Origin of the Metaphysics of the Living: From Plato to De Anima 2.5
Keywords:
Plato, Aristotle, Act, Potency, Psychology, Personal development, Actualization, EmergenceAbstract
This study is developed in three stages beyond the introduction and concluding observations : the first stage is a collection of passages from Clitophon, Philebus, Euthydemus, and Theaetetus, in which the attempt is made to explain the diversity of acts in the exercise of human faculties in view of the “good life.” In the second stage, we will analyze fr. 14 of Protrepticus and will discover both the parallelisms with Platonic works and the Stagirite’s original developments. The most important novelties concern the creation of a general language, with which to refer to the activities of the soul, based on act and potency, and the analogical application of terms to describe the very different realities among them. In the third part, the fundamental passages from Book II from De anima are studied in order to arrive at Chapter 5’s distinctions on alteration and passion in light of the discoveries concerning the different states of activities in living beings.
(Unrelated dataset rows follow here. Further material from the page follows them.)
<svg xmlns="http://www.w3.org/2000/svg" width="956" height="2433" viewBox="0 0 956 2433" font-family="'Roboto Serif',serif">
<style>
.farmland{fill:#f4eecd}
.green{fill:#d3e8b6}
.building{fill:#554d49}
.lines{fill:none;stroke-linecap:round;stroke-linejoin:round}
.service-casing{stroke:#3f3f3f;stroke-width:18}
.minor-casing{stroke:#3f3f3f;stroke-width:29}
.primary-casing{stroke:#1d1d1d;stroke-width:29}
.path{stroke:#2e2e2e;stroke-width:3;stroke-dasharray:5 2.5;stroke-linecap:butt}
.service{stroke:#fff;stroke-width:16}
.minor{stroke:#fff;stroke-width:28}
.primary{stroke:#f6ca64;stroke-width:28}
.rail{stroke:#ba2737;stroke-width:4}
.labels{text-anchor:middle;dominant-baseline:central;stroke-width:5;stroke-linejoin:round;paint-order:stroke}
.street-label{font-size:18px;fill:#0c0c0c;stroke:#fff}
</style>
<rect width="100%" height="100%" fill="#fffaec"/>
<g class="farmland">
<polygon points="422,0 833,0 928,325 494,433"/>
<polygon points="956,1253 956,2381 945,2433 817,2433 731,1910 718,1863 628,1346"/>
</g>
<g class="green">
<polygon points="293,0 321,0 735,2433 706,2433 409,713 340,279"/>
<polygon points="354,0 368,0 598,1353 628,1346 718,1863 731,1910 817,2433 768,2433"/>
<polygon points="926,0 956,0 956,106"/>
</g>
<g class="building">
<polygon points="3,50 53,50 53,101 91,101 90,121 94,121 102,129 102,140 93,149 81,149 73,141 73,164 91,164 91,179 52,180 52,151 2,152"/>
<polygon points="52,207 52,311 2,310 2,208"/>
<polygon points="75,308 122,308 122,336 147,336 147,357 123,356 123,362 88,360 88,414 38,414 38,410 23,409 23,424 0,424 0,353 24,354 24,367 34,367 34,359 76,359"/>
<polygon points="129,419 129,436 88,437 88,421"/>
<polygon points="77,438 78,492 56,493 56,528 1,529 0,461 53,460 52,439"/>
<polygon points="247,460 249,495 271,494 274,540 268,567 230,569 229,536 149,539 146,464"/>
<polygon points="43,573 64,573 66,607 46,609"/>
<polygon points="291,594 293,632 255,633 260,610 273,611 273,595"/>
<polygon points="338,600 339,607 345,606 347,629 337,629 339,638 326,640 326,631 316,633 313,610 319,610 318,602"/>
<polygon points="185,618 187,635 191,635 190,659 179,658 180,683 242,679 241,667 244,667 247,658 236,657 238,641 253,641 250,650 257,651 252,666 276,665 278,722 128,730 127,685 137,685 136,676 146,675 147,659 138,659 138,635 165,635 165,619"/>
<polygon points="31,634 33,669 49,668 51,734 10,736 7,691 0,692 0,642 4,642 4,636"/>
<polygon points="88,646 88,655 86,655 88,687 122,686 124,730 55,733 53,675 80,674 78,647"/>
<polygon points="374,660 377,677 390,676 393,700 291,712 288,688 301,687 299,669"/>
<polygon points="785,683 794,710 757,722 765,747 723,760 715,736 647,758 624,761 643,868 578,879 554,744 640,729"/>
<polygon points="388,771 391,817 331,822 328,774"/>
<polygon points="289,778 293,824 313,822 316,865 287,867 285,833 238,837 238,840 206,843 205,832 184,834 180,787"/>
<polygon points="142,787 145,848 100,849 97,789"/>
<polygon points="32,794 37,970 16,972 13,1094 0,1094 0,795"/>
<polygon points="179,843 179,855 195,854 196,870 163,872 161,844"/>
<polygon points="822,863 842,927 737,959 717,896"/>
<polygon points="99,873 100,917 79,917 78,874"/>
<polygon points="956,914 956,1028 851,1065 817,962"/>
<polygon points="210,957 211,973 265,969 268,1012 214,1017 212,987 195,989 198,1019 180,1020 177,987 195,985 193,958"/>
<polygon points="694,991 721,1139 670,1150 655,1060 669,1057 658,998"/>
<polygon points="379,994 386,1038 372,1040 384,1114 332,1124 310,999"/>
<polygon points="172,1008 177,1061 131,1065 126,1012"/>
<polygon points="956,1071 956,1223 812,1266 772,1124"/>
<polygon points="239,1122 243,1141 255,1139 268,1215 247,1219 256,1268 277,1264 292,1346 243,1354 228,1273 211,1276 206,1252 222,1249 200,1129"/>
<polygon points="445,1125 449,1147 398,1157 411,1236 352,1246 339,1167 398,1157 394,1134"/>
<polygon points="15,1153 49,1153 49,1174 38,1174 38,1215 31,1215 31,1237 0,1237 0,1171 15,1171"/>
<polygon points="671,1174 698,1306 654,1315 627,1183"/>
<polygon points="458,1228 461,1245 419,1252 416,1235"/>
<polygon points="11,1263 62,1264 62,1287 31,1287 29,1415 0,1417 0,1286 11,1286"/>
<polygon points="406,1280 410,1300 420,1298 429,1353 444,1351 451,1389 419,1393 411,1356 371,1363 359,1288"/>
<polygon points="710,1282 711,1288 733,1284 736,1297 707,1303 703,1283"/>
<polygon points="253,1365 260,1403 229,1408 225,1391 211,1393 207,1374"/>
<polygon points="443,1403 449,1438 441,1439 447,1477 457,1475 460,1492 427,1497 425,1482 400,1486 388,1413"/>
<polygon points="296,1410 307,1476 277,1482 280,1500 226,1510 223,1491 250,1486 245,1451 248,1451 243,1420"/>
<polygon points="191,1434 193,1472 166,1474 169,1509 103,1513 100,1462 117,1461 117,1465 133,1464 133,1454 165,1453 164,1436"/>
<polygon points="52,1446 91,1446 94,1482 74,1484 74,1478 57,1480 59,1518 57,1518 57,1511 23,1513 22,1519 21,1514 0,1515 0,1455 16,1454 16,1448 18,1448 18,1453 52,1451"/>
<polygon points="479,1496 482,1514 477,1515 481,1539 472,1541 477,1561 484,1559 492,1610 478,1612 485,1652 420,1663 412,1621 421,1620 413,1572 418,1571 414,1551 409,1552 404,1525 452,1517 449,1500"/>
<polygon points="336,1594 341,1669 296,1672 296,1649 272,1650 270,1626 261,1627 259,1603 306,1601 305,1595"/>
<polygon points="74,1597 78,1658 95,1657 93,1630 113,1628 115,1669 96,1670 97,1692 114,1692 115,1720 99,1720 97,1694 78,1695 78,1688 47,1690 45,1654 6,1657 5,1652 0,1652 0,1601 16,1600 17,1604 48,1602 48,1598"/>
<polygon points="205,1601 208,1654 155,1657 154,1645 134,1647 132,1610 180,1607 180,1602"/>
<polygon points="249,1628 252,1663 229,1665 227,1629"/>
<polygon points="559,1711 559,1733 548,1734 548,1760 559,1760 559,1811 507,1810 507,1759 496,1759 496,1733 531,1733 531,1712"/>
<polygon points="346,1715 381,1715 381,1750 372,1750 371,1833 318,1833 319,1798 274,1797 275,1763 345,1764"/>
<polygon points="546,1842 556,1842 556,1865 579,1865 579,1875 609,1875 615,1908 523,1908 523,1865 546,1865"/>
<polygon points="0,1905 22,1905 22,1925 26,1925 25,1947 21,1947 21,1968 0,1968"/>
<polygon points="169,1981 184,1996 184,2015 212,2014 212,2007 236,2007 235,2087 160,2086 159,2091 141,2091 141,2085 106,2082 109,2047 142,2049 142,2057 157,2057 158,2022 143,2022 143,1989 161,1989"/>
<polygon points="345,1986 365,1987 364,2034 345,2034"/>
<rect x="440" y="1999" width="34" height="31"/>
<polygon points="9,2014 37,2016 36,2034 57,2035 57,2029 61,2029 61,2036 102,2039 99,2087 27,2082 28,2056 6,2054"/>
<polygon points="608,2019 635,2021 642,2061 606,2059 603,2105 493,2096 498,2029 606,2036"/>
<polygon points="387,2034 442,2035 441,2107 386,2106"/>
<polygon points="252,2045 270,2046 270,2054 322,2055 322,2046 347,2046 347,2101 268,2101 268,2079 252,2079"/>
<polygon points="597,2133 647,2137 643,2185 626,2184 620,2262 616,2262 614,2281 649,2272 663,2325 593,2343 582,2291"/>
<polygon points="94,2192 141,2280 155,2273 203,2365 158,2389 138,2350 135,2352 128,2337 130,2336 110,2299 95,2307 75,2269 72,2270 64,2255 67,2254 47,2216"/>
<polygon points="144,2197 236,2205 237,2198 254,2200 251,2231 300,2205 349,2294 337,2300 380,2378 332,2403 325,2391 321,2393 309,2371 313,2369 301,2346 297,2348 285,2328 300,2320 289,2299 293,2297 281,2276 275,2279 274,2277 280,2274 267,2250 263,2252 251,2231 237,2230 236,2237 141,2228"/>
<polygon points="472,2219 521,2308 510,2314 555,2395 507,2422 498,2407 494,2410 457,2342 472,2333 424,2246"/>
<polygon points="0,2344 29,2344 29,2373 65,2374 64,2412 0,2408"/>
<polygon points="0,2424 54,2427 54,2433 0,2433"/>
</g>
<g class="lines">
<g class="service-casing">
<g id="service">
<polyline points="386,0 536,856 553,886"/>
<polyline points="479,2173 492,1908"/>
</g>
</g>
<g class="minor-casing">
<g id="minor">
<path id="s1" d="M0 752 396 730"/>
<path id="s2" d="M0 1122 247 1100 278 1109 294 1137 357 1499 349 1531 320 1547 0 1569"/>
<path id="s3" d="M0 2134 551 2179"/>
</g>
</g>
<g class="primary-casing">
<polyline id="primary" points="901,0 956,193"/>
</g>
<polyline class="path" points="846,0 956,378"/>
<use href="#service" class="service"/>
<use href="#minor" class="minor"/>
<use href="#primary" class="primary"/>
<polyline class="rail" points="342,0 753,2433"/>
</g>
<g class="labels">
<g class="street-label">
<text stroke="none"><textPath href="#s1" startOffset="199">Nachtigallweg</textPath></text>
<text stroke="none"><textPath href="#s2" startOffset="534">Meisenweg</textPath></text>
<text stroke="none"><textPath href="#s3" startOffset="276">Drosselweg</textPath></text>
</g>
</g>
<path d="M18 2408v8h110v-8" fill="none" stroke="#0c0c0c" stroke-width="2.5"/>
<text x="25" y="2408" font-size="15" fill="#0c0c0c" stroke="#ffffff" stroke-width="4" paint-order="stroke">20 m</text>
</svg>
Given the richness and complexity of the texts in the third part, a way of exposition was chosen so as to compare the principal ideas. We wanted, however, to make reference to the recent debates regarding the questions at hand (the functionalism of Nussbaum-Putnam ; the debate between Sorabji and Burnyeat ; Heinaman) to underline the importance of a more open interpretation of the foundations of a metaphysics of the living, which is capable of understanding their development as growth towards one’s perfection.